If a line holds the word "consenso", copy it from the entries.

> [Data for this exercise]
-=-=-

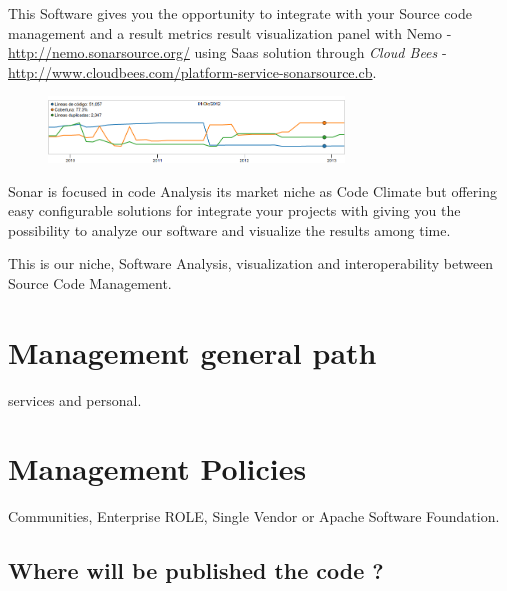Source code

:\documentclass[11pt]{scrartcl}
\begin{document}
\par This Software gives you the opportunity to integrate with your Source code management and a result metrics result visualization panel with Nemo - \url{http://nemo.sonarsource.org/} using Saas solution through \emph{Cloud Bees} - \url{http://www.cloudbees.com/platform-service-sonarsource.cb}.

\begin{figure}[H]
\centering
\includegraphics[width=0.7\textwidth]{nemo-evolution.png}
\caption{}
\label{}
\end{figure}

\par Sonar is focused in code Analysis its market niche as Code Climate but offering easy configurable solutions for integrate your projects with giving you the possibility to analyze our software and visualize the results among time.

\par This is our niche, Software Analysis, visualization and interoperability between Source Code Management.


\section{Management general path}
\label{sec:management-path}

\par services and personal.


\section{Management Policies}
\label{sec:management-policies}

\par Communities, Enterprise ROLE, Single Vendor or Apache Software Foundation.

\subsection{Where will be published the code ?}
\label{sub:publish-code}
\end{document}

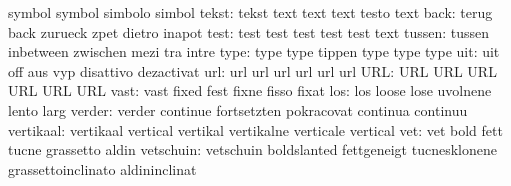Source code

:                            symbol                    symbol
                           simbolo                   simbol
                    tekst: tekst                     text
                           text                      text
                           testo                     text
                     back: terug                     back
                           zurueck                   zpet
                           dietro                    inapot
                     test: test                      test
                           test                      test
                           test                      text
                   tussen: tussen                    inbetween
                           zwischen                  mezi
                           tra                       intre
                     type: type                      type
                           tippen                    type
                           type                      type %
                      uit: uit                       off
                           aus                       vyp
                           disattivo                 dezactivat
                      url: url                       url
                           url                       url
                           url                       url
                      URL: URL                       URL
                           URL                       URL
                           URL                       URL
                     vast: vast                      fixed
                           fest                      fixne
                           fisso                     fixat
                      los: los                       loose
                           lose                      uvolnene
                           lento                     larg
                   verder: verder                    continue
                           fortsetzten               pokracovat
                           continua                  continuu
                vertikaal: vertikaal                 vertical
                           vertikal                  vertikalne
                           verticale                 vertical
                      vet: vet                       bold
                           fett                      tucne
                           grassetto                 aldin
                vetschuin: vetschuin                 boldslanted
                           fettgeneigt               tucnesklonene
                           grassettoinclinato        aldininclinat
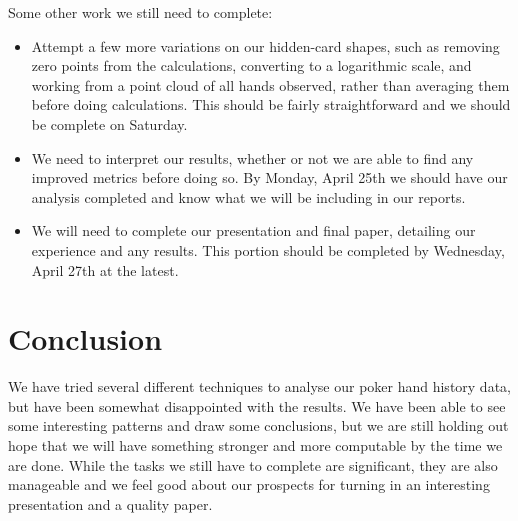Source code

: \documentclass[11pt]{article}
\begin{document}
Some other work we still need to complete:

\begin{itemize}[noitemsep]
	\item Attempt a few more variations on our hidden-card shapes, such as
	removing zero points from the calculations, converting to a logarithmic
	scale, and working from a point cloud of all hands observed, rather than
	averaging them before doing calculations. This should be fairly straightforward
	and we should be complete on Saturday.
	\item We need to interpret our results, whether or not we are able to find
	any improved metrics before doing so. By Monday, April 25th we should have
	our analysis completed and know what we will be including in our reports.
	\item We will need to complete our presentation and final paper, detailing
	our experience and any results. This portion should be completed by Wednesday,
	April 27th at the latest.
\end{itemize}

\section*{Conclusion}
We have tried several different techniques to analyse our poker hand history data,
but have been somewhat disappointed with the results. We have been able to see
some interesting patterns and draw some conclusions, but we are still holding out
hope that we will have something stronger and more computable by the time we are 
done. While the tasks we still have to complete are significant, they are also
manageable and we feel good about our prospects for turning in an interesting
presentation and a quality paper.
\end{document}
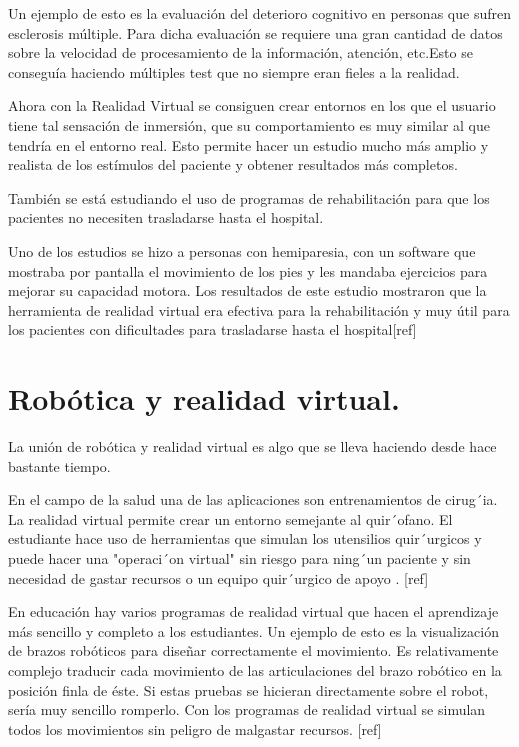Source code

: \documentclass[twoside, 12pt]{epstfg}
\begin{document}
Un ejemplo de esto es la evaluación del deterioro cognitivo en personas que sufren esclerosis múltiple. Para dicha evaluación se requiere una gran cantidad de datos sobre la velocidad de procesamiento de la información, atención, etc.Esto se conseguía haciendo múltiples test que no siempre eran fieles a la realidad.

Ahora con la Realidad Virtual se consiguen crear entornos en los que el usuario tiene tal sensación de inmersión, que su comportamiento es muy similar al que tendría en el entorno real. Esto permite hacer un estudio mucho más amplio y realista de los estímulos del paciente y obtener resultados más completos.\cite{LamargueHamel201594}


También se está estudiando el uso de programas de rehabilitación para que los pacientes no necesiten trasladarse hasta el hospital.

Uno de los estudios se hizo a personas con hemiparesia, con un software que mostraba por pantalla el movimiento de los pies y les mandaba ejercicios para mejorar su capacidad motora. Los resultados de este estudio mostraron que la herramienta de realidad virtual era efectiva para la rehabilitación y muy útil para los pacientes con dificultades para trasladarse hasta el hospital[ref]





\section{Robótica y realidad virtual.} 
\label{sec:robotica y VR}
La unión de robótica y realidad virtual es algo que se lleva haciendo desde hace bastante tiempo.

En el campo de la salud una de las aplicaciones son entrenamientos de cirug´ia. La realidad virtual permite crear un entorno semejante al quir´ofano. El estudiante hace uso de herramientas que simulan los utensilios quir´urgicos y puede hacer una "operaci´on virtual" sin riesgo para ning´un paciente y sin necesidad de gastar recursos o un equipo quir´urgico de apoyo . [ref]

En educación hay varios programas de realidad virtual que hacen el aprendizaje más sencillo y completo a los estudiantes. Un ejemplo de esto es la visualización de brazos robóticos para diseñar correctamente el movimiento.
Es relativamente complejo traducir cada movimiento de las articulaciones del brazo robótico en la posición finla de éste. Si estas pruebas se hicieran directamente sobre el robot, sería muy sencillo romperlo. Con los programas de realidad virtual se simulan todos los movimientos sin peligro de malgastar recursos. [ref]
\end{document}
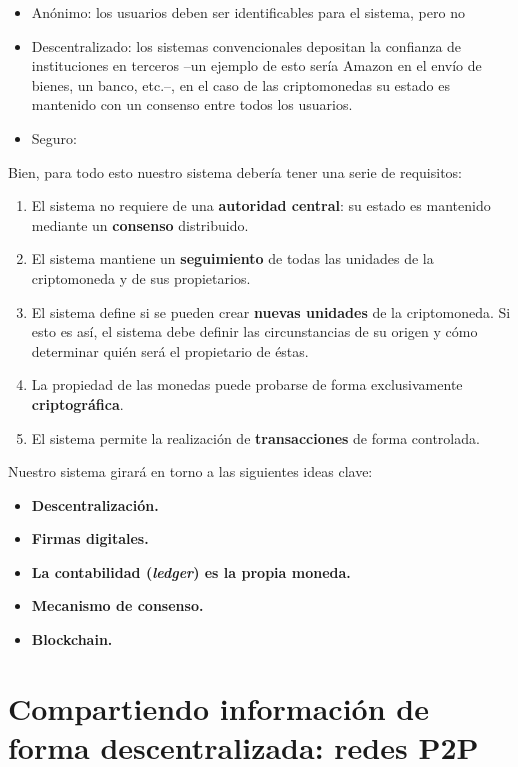 \documentclass[10pt, a4paper]{article}
\theoremstyle{theorem-style}
\theoremstyle{theorem-style}
\theoremstyle{definition-style}
\theoremstyle{remark-style}
\theoremstyle{example-style}
\theoremstyle{definition-style}
\theoremstyle{remark-style}
\begin{document}
\begin{itemize}
\itemsep1pt\parskip0pt
\item
  Anónimo: los usuarios deben ser identificables para el sistema, pero
  no
\item
  Descentralizado: los sistemas convencionales depositan la confianza de
  instituciones en terceros --un ejemplo de esto sería Amazon en el
  envío de bienes, un banco, etc.--, en el caso de las criptomonedas su
  estado es mantenido con un consenso entre todos los usuarios.
\item
  Seguro:
\end{itemize}

Bien, para todo esto nuestro sistema debería tener una serie de
requisitos:

\begin{enumerate}
\def\labelenumi{\arabic{enumi}.}
\itemsep1pt\parskip0pt
\item
  El sistema no requiere de una \textbf{autoridad central}: su estado es
  mantenido mediante un \textbf{consenso} distribuido.
\item
  El sistema mantiene un \textbf{seguimiento} de todas las unidades de
  la criptomoneda y de sus propietarios.
\item
  El sistema define si se pueden crear \textbf{nuevas unidades} de la
  criptomoneda. Si esto es así, el sistema debe definir las
  circunstancias de su origen y cómo determinar quién será el
  propietario de éstas.
\item
  La propiedad de las monedas puede probarse de forma exclusivamente
  \textbf{criptográfica}.
\item
  El sistema permite la realización de \textbf{transacciones} de forma
  controlada.
\end{enumerate}

Nuestro sistema girará en torno a las siguientes ideas clave:

\begin{itemize}
\itemsep1pt\parskip0pt
\item
  \textbf{Descentralización.}
\item
  \textbf{Firmas digitales.}
\item
  \textbf{La contabilidad (\emph{ledger}) es la propia moneda.}
\item
  \textbf{Mecanismo de consenso.}
\item
  \textbf{Blockchain.}
\end{itemize}

\section{Compartiendo información de forma descentralizada: redes
P2P}\label{compartiendo-informaciuxf3n-de-forma-descentralizada-redes-p2p}
\end{document}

-=-=-

> [Your response]
  estado es mantenido con un consenso entre todos los usuarios.
  mantenido mediante un \textbf{consenso} distribuido.
  \textbf{Mecanismo de consenso.}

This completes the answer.